We can construct a suitable set of vectors as follows. Let make some of their essential components variable and fill out the others with random elements from $\mathbb{F}_2$ such that all the above equations become linear over the chosen variables. In fact, we can choose as many as $20$ such variables: $(x_{1,1})_t$ for $t\in\{3,4,\dots,10\}$, and $(x_{i,j})_1$ for $i\in\{2,3,4,5\}$ and $j\in\{1,2,3\}$.

It is easy to verify if the resulted system of linear equations has a solution. If it does, we get a required set of vectors; if it does not, then we try a different random filling, and so on.

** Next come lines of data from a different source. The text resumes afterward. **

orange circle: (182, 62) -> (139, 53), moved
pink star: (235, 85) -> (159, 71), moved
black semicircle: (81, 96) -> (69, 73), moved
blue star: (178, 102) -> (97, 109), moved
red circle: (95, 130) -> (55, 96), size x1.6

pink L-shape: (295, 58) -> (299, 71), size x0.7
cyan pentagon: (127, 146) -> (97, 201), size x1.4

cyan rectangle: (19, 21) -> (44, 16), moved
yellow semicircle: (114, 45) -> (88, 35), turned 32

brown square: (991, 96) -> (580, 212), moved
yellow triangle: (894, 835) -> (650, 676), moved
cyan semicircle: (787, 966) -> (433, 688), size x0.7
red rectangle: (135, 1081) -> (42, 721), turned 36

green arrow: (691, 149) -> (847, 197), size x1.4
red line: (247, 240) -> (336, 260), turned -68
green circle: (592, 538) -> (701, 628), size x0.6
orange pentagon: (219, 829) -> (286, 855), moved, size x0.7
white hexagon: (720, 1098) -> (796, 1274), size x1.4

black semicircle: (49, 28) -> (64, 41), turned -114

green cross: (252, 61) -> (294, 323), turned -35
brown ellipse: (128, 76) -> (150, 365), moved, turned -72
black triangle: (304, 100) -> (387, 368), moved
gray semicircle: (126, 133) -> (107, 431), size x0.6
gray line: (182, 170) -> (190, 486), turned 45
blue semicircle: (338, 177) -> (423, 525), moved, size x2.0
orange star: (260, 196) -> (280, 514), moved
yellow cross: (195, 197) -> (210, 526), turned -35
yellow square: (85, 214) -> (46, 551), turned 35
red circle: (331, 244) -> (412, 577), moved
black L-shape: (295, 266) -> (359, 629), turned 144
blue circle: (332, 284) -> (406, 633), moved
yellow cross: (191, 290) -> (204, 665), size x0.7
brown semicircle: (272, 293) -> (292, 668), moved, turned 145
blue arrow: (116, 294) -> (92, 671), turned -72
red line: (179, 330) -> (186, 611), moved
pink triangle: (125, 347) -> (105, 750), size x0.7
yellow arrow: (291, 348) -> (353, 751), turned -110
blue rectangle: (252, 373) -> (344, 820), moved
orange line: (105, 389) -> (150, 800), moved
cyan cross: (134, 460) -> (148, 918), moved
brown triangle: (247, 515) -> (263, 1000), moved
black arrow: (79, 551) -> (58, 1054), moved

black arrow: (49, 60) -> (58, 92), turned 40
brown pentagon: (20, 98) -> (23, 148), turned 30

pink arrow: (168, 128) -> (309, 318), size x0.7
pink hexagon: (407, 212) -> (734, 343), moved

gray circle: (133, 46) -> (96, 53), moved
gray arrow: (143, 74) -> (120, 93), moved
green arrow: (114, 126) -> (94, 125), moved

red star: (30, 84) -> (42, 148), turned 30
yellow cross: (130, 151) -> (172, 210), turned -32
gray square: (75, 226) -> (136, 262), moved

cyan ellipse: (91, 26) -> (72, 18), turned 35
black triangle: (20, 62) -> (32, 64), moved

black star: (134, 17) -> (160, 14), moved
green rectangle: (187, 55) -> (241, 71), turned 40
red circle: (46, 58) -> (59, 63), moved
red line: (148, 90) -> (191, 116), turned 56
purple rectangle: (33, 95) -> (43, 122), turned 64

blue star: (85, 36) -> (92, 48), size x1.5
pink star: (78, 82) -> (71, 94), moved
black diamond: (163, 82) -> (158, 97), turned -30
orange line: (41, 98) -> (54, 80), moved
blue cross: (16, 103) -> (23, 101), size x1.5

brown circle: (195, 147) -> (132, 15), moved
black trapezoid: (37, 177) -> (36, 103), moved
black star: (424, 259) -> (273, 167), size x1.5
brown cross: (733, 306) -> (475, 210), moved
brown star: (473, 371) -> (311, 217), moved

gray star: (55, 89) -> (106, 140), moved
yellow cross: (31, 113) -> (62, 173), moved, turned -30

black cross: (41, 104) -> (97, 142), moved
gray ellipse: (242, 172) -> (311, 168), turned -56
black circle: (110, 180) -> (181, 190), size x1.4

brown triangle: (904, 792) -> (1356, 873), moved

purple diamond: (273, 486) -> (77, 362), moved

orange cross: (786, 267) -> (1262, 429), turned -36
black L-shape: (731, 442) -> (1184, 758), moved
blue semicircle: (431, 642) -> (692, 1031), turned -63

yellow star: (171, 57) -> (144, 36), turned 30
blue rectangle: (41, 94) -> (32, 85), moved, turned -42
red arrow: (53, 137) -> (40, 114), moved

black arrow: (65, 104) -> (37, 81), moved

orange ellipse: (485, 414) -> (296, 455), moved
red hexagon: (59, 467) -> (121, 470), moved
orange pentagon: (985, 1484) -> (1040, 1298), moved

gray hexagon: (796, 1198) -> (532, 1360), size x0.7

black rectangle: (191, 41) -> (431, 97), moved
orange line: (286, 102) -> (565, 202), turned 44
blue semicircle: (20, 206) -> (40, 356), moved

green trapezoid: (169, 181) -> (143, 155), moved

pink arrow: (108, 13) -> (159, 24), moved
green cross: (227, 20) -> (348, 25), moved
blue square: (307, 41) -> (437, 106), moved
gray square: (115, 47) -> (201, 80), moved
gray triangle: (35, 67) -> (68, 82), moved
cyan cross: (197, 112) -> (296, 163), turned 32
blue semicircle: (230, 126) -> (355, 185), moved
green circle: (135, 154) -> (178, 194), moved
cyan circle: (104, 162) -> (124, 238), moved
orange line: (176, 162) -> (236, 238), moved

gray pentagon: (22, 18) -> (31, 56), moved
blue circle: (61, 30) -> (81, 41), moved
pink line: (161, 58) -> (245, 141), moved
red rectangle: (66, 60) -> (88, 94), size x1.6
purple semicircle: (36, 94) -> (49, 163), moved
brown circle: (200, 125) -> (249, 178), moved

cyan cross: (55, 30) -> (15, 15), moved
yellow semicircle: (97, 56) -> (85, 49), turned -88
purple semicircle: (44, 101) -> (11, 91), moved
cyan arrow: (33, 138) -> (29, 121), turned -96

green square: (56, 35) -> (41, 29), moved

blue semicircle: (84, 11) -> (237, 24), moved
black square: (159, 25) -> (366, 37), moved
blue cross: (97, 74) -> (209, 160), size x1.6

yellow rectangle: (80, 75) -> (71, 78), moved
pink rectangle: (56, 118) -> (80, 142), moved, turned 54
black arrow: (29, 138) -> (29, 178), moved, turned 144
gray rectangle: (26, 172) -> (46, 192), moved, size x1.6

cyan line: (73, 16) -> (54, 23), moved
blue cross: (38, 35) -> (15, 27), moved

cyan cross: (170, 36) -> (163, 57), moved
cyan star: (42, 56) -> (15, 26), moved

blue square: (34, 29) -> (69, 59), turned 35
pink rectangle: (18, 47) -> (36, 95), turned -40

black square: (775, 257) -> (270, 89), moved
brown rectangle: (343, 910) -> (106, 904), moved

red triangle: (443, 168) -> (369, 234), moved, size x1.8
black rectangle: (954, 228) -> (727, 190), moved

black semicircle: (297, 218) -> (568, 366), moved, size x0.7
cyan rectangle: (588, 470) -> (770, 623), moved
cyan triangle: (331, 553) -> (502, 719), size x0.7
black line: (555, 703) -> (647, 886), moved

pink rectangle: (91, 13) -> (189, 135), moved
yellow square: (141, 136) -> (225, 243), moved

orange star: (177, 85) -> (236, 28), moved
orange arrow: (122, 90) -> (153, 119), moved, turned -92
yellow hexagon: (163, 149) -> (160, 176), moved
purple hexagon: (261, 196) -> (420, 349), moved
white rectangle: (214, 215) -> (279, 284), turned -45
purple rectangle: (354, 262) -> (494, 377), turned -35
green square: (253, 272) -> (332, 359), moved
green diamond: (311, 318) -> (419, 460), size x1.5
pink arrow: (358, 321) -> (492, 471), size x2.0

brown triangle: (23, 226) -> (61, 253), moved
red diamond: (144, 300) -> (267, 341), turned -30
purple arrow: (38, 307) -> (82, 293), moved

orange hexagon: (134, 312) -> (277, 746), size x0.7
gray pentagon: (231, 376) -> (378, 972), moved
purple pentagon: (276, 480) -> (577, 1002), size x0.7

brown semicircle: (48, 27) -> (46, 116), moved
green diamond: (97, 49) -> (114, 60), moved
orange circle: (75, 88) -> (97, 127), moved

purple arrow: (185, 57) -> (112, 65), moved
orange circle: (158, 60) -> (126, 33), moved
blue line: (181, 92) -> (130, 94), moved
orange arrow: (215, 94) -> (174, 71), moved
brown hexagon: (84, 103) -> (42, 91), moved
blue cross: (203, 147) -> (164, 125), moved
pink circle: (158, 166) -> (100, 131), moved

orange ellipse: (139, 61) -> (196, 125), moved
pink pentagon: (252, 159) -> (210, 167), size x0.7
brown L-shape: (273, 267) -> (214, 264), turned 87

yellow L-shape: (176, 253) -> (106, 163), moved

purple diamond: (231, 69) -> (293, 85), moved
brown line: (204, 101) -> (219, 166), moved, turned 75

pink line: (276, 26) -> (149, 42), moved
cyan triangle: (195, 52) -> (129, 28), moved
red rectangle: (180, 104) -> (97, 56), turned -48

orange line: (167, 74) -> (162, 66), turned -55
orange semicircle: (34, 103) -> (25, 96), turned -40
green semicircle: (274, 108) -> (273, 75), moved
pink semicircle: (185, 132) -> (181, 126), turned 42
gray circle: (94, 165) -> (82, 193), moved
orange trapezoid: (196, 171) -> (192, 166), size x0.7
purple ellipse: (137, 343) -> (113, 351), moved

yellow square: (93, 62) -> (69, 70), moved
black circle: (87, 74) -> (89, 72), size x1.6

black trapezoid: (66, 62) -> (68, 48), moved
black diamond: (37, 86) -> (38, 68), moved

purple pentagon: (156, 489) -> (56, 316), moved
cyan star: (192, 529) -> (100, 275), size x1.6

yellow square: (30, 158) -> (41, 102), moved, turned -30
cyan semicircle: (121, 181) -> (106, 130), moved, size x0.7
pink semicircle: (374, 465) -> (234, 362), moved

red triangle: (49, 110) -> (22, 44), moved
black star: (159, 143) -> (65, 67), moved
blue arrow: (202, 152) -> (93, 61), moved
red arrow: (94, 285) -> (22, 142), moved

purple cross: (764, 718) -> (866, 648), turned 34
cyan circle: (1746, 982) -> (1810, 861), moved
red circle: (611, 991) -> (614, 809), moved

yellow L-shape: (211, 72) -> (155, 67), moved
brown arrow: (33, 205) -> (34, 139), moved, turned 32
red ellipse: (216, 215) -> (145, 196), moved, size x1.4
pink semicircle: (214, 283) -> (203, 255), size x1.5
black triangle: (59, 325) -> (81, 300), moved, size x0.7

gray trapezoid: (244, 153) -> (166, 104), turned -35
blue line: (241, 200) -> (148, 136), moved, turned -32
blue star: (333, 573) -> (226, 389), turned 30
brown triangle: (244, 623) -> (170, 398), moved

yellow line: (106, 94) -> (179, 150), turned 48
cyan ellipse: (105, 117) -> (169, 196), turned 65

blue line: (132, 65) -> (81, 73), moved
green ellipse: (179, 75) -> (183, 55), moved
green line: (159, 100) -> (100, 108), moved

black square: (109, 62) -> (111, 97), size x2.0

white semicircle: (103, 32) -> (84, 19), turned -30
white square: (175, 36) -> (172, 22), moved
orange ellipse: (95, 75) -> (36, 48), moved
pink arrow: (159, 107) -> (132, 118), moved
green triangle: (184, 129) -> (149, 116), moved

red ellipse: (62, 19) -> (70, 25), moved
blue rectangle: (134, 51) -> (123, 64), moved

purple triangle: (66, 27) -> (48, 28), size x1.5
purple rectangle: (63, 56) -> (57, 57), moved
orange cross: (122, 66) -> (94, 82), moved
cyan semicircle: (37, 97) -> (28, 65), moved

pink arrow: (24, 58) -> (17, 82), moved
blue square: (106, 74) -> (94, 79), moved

This approach leads to a solution within a few seconds of computation. One particular solution is $$\begin{split} x_{1,1} &= [. . 0 0 0 0 0 1 1 0] \\ x_{1,2} &= [. . 0 0 0 1 1 1 1 1] \\ x_{1,3} &= [. . 1 1 1 0 1 0 0 0] \\ x_{2,1} &= [1 1 . . 0 0 1 1 1 1] \\ x_{2,2} &= [0 0 . . 1 1 1 1 0 0] \\ x_{2,3} &= [0 1 . . 1 0 1 1 1 1] \\ x_{3,1} &= [1 0 1 0 . . 1 0 1 0] \\ x_{3,2} &= [1 0 1 1 . . 1 1 0 1] \\ x_{3,3} &= [0 1 1 0 . . 0 1 1 1] \\ x_{4,1} &= [1 0 0 1 1 0 . . 1 1] \\ x_{4,2} &= [0 0 1 0 1 0 . . 1 1] \\ x_{4,3} &= [0 0 0 1 1 1 . . 0 1] \\ x_{5,1} &= [0 1 0 1 1 1 0 1 . .] \\ x_{5,2} &= [0 1 1 1 1 0 0 1 . .] \\ x_{5,3} &= [0 1 0 0 1 0 1 0 . .] \end{split} $$ where dots denote the silent components, whose values can be chosen arbitrarily.